The album strikes a good balance between the hokey Genesis playfulness and the sinister Porcupine Tree darkness. The first few minutes of “The Boy Who Stood Still” shows this middle ground, with actor Jason Isaacs narrating a fanciful tale about a boy who could make himself invisible (and it eventually twists into a metaphor for isolation) over some futuristic, syncopated electronic keyboard arpreggios. Tasteful use of keyboards is all over Day and Age, acting mostly as an industrial/electronic rhythm section instead of a lead instrument. I really like the Stewart Copeland-like rhythmic synth progression on “Island Life”, and closer is a cool piece of business with its slow semi-bombast, the vaguely industrial percussion, and the operatic backing vocals fading in and out during the chorus.
This is a contender for my coveted Token Prog Album of the Year position. Will this slot be filled by something else in the next three months?? Only time will tell! *snore*
Early Verdict:
Cannibal Corpse – Violence Unimagined
(April 16, 2021)
Nothing here that reminds me of U2! Except maybe that I’d rather look at the cover art than Bono’s stupid face! I never got the hype for Cannibal Corpse, but then again, I never gave anything else beyond their first two albums a chance. I’m wondering if a lot of their early success rode on shock value and other transgressive attributes that aren’t nearly as shocking or transgressive these days as they used to be. Listening back to their first two again, they’re interchangeable with any other death metal band of its time. Maybe they did it better? It’s hard for me to tell.

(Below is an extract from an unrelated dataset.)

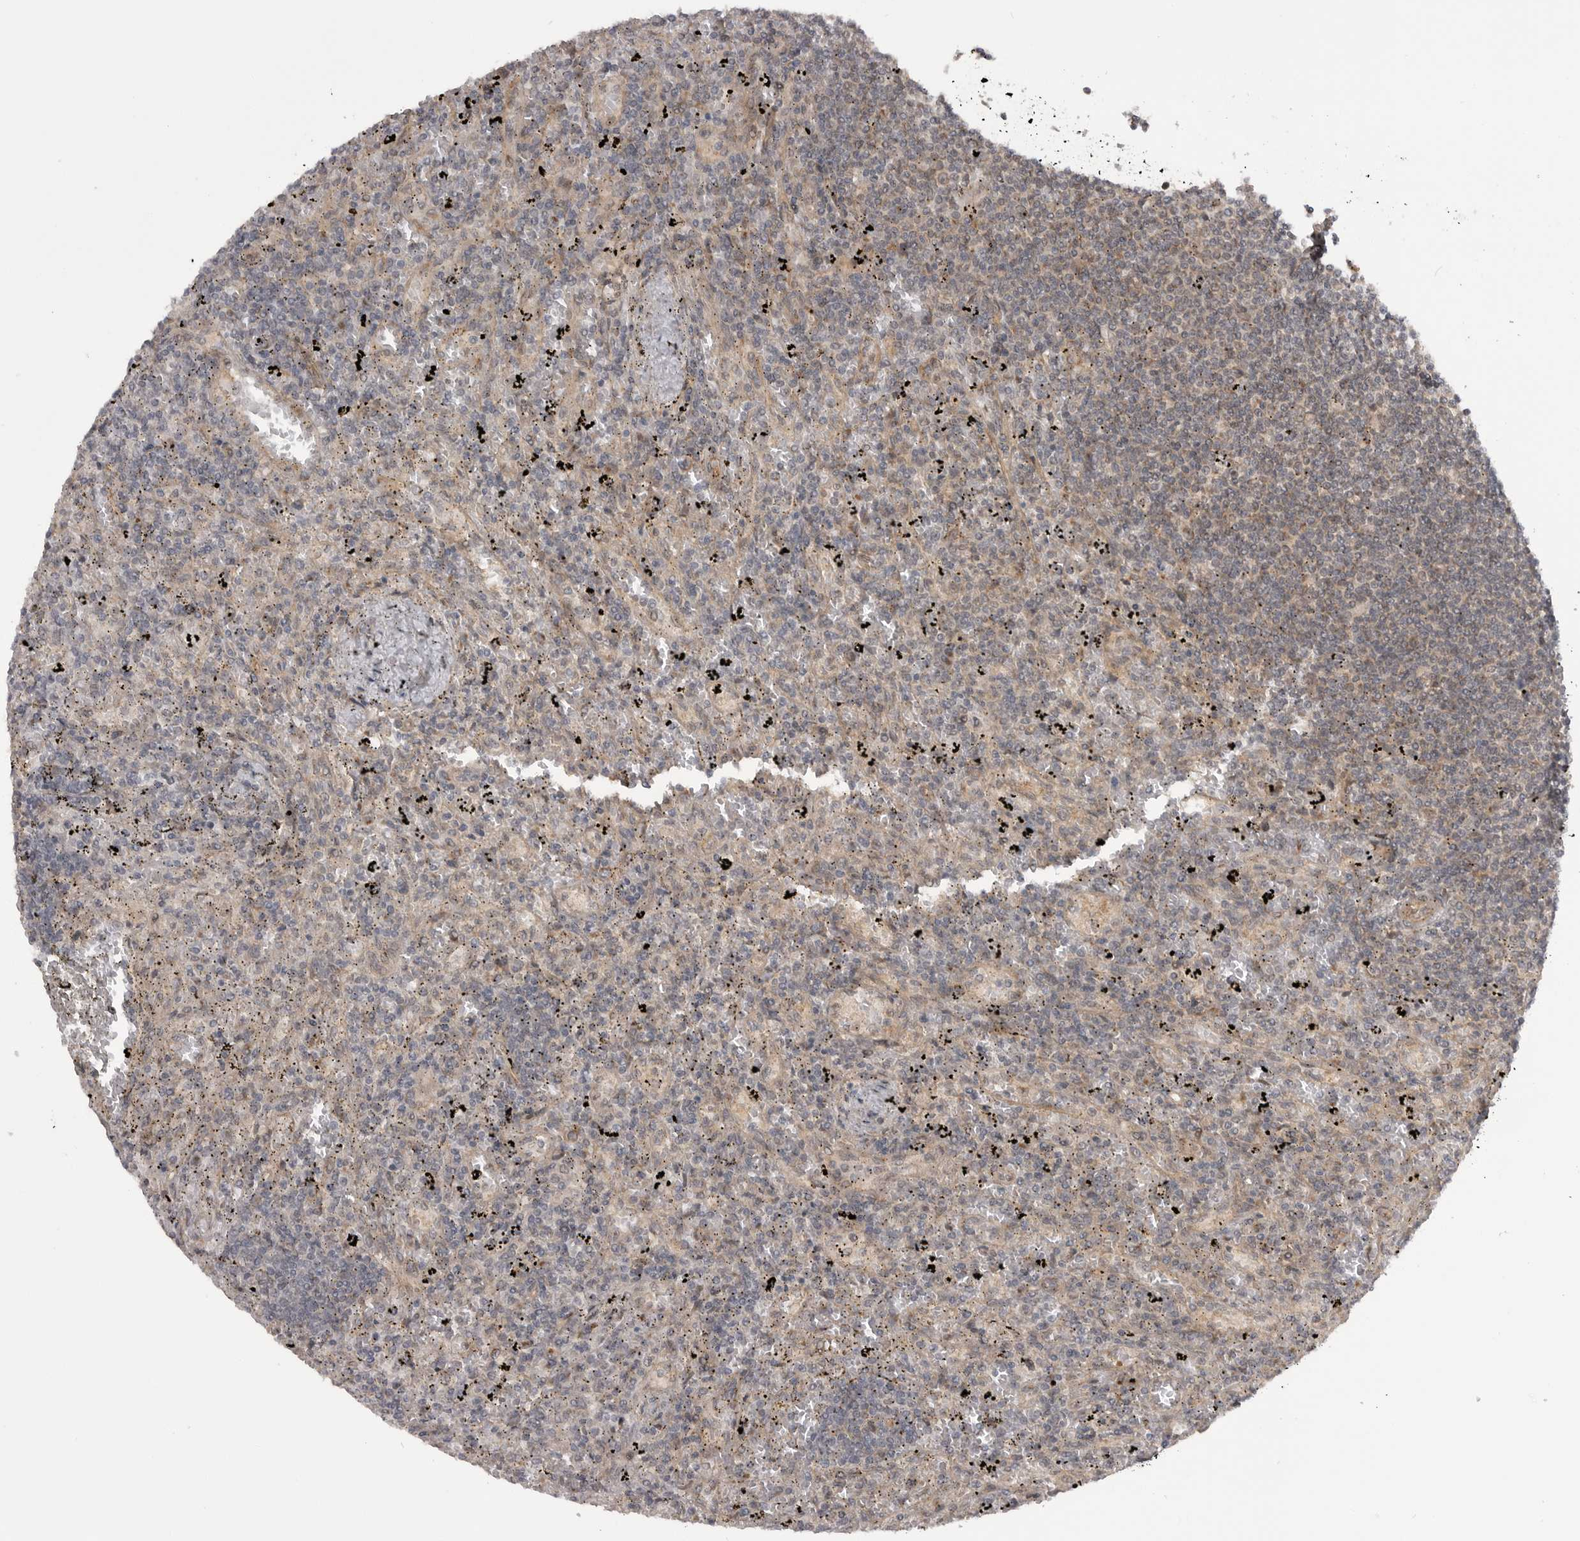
{"staining": {"intensity": "negative", "quantity": "none", "location": "none"}, "tissue": "lymphoma", "cell_type": "Tumor cells", "image_type": "cancer", "snomed": [{"axis": "morphology", "description": "Malignant lymphoma, non-Hodgkin's type, Low grade"}, {"axis": "topography", "description": "Spleen"}], "caption": "The image displays no staining of tumor cells in low-grade malignant lymphoma, non-Hodgkin's type.", "gene": "PDCL", "patient": {"sex": "male", "age": 76}}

So, why not, how about their fifteenth album Violence Unimagined? The band takes pride in finding fresh, creative ways to display their overexaggerated obsession with gore and violent death. Not having heard 80% of their catalog, I can only assume that Cannibal Corpse is one of those tried-and-true stalwarts of death metal, and each new release appeases their rabid fans with as much Cannibal Corpse-y goodness as their previous album, year after year after year.
Taking it on its own merits, which is how everything should be taken, this is some good stuff. Chunky riffs aplenty, with throaty, raspy, intelligible growls, and interesting guitar parts that alternate between hard-hitting, punctuating staccato, and lazy swirling around the pummeling blast beats. And the sequencing! Just when you think you’ve had enough of the style, they throw in a song like “Slowly Sawn” with hella interesting guitar scales dotting the fetid musical landscape.
Of course, lyrics like “Protracted slaughter/Slowly cut apart/Every day, another stroke/Serrated edge slicing/Through tendons and bone” are way more poetic than anything I could possibly contribute to this review, silver-tongued as I may be. So I’ll just leave it at that.